What you return must be the lines of the data that hold the word "down".

[Stored data entries]
# # # #
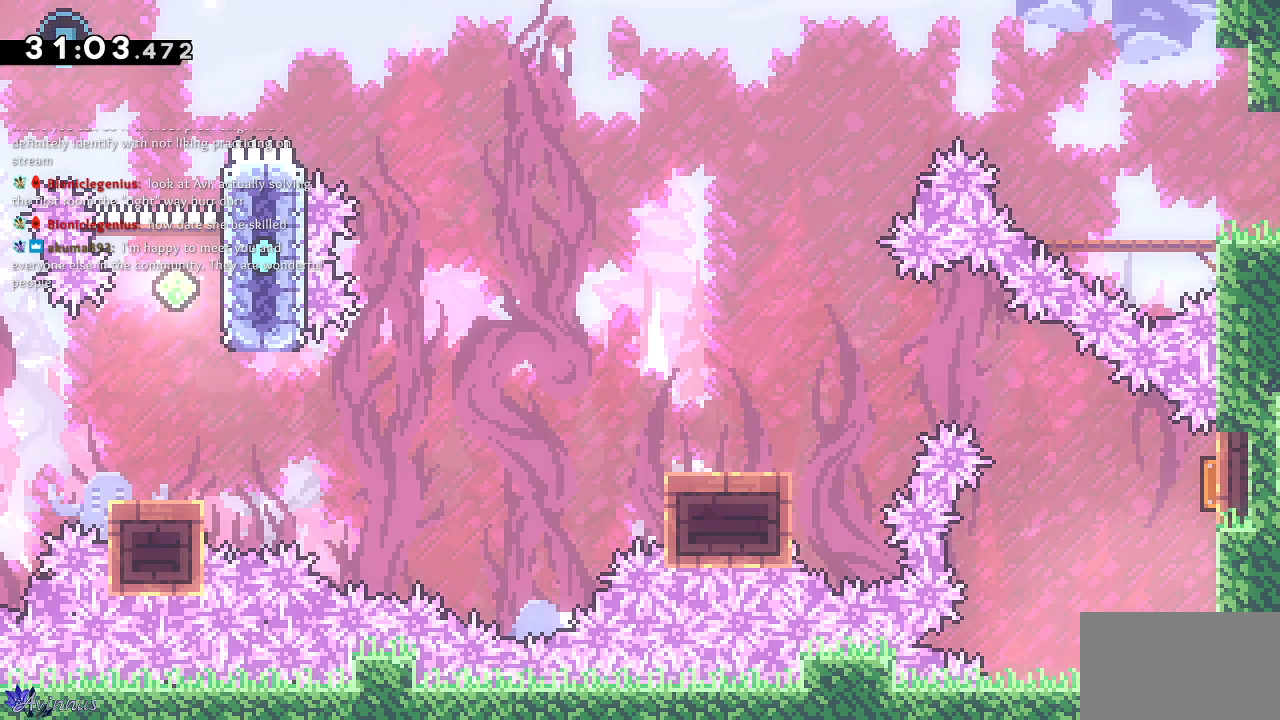
Gameplay with a controller (PlayStation layout); each line is a JSON object with the inputs held at the frame after it (dt_ms = milliseconds from this image to that frame). "events" lists button and stick changes between this image and that frame as [ms after this image, input, new state], when the widget could be followed in between.
{"dt_ms": 500, "buttons": [], "left_stick": "center", "right_stick": "center", "events": [[317, "DPAD_RIGHT", "down"], [500, "DPAD_RIGHT", "up"]]}
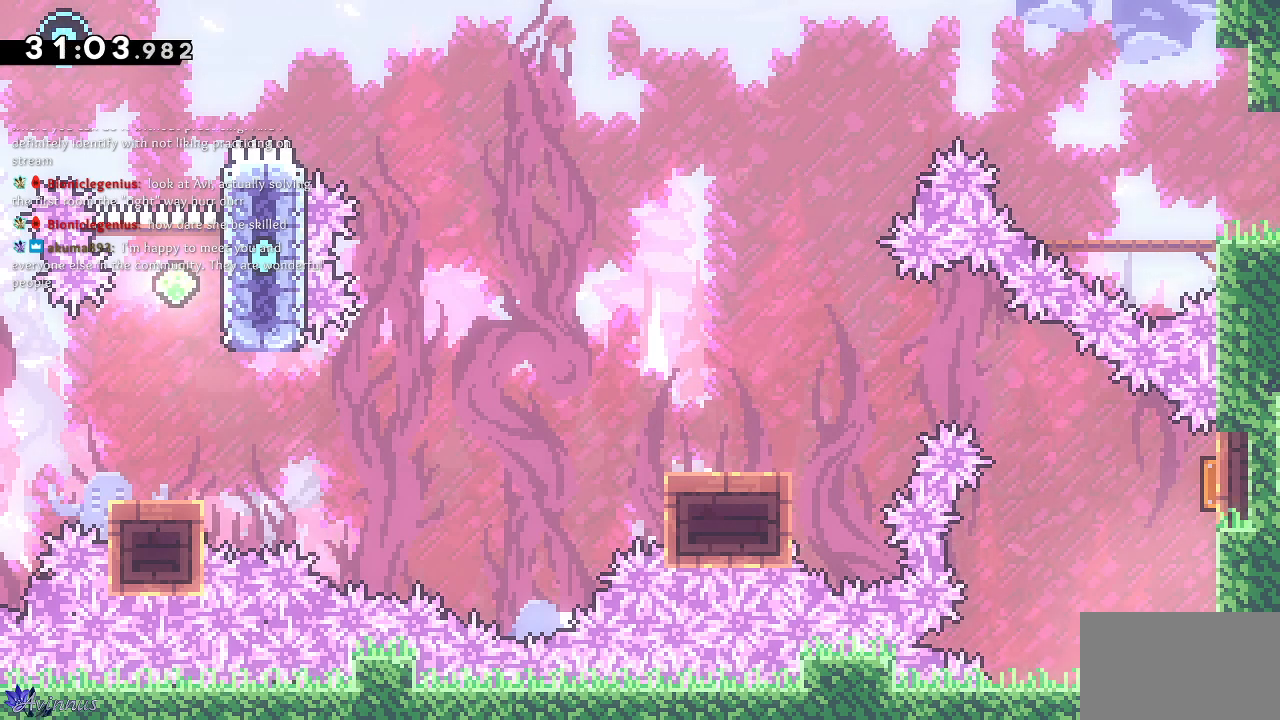
{"dt_ms": 500, "buttons": ["SQUARE", "DPAD_UP"], "left_stick": "center", "right_stick": "center", "events": [[283, "DPAD_UP", "down"], [317, "SQUARE", "down"]]}
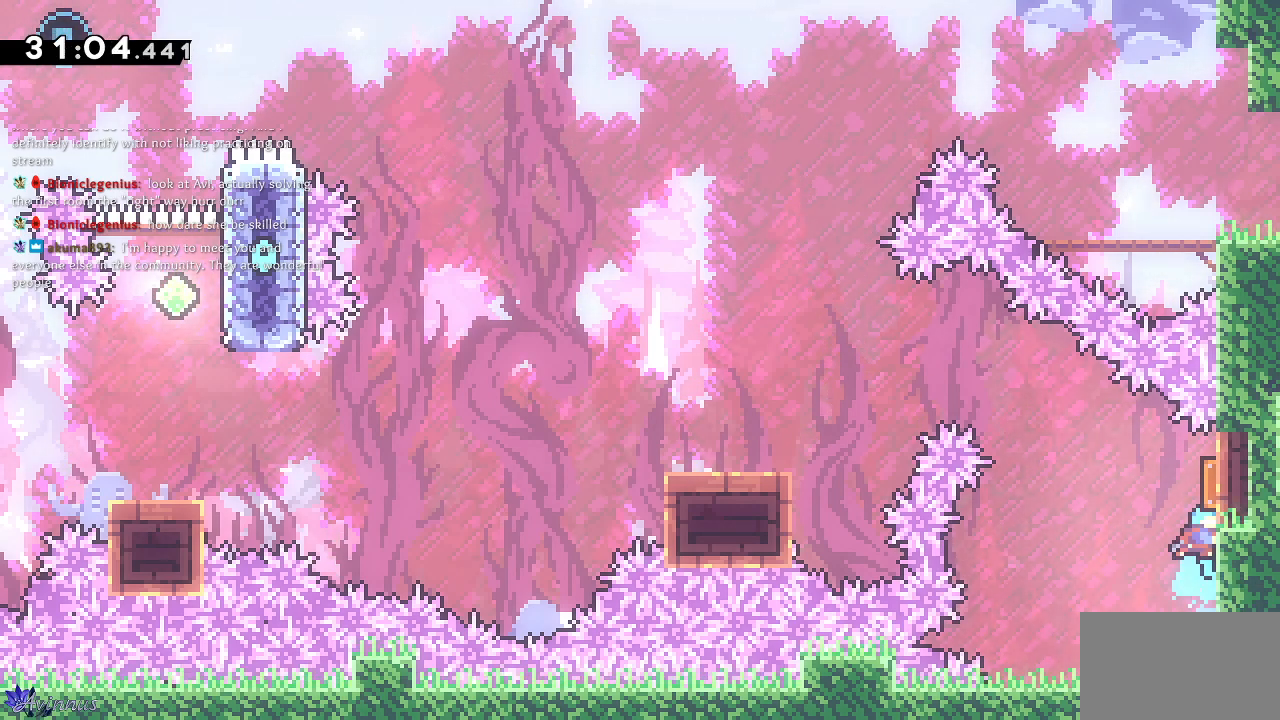
{"dt_ms": 500, "buttons": ["DPAD_DOWN", "DPAD_LEFT"], "left_stick": "center", "right_stick": "center", "events": [[17, "SQUARE", "up"], [33, "DPAD_LEFT", "down"], [50, "DPAD_UP", "up"], [133, "DPAD_DOWN", "down"]]}
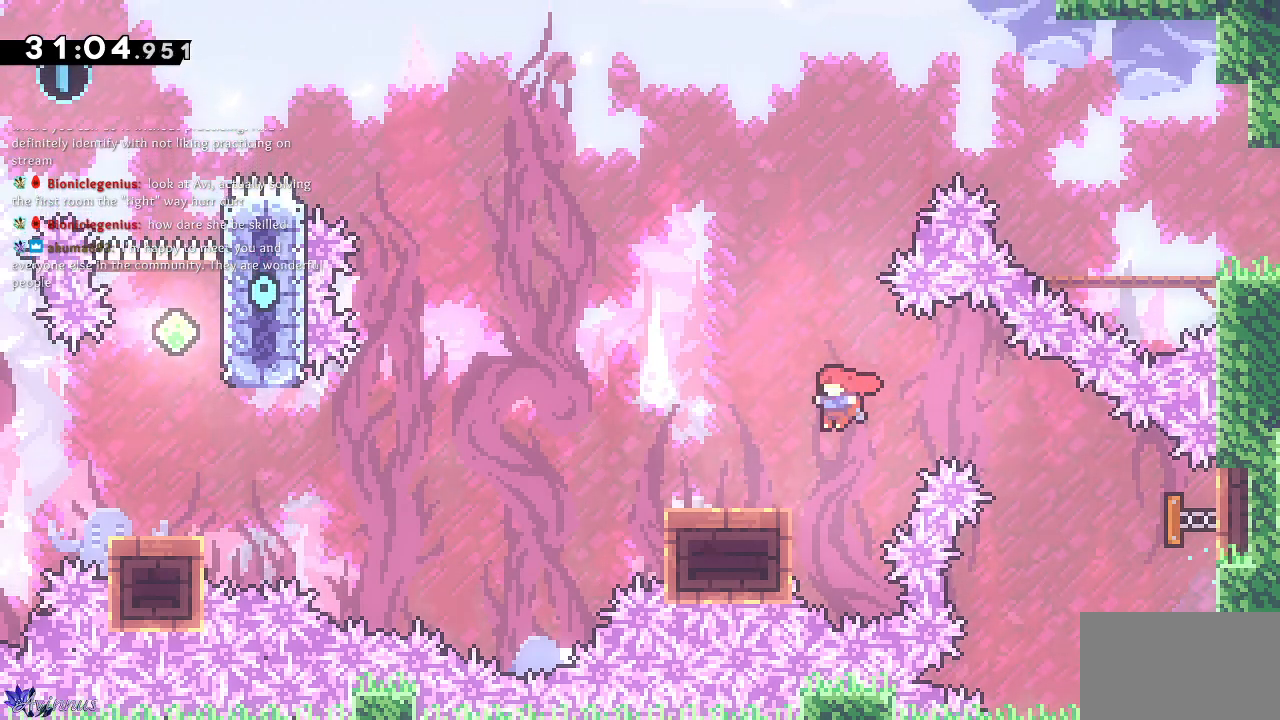
{"dt_ms": 500, "buttons": ["CROSS", "DPAD_DOWN", "DPAD_LEFT"], "left_stick": "center", "right_stick": "center", "events": [[67, "SQUARE", "down"], [200, "SQUARE", "up"], [217, "CROSS", "down"]]}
# # # #
§ **Exercise output**:
{"dt_ms": 500, "buttons": [], "left_stick": "center", "right_stick": "center", "events": [[317, "DPAD_RIGHT", "down"], [500, "DPAD_RIGHT", "up"]]}
{"dt_ms": 500, "buttons": ["SQUARE", "DPAD_UP"], "left_stick": "center", "right_stick": "center", "events": [[283, "DPAD_UP", "down"], [317, "SQUARE", "down"]]}
{"dt_ms": 500, "buttons": ["DPAD_DOWN", "DPAD_LEFT"], "left_stick": "center", "right_stick": "center", "events": [[17, "SQUARE", "up"], [33, "DPAD_LEFT", "down"], [50, "DPAD_UP", "up"], [133, "DPAD_DOWN", "down"]]}
{"dt_ms": 500, "buttons": ["CROSS", "DPAD_DOWN", "DPAD_LEFT"], "left_stick": "center", "right_stick": "center", "events": [[67, "SQUARE", "down"], [200, "SQUARE", "up"], [217, "CROSS", "down"]]}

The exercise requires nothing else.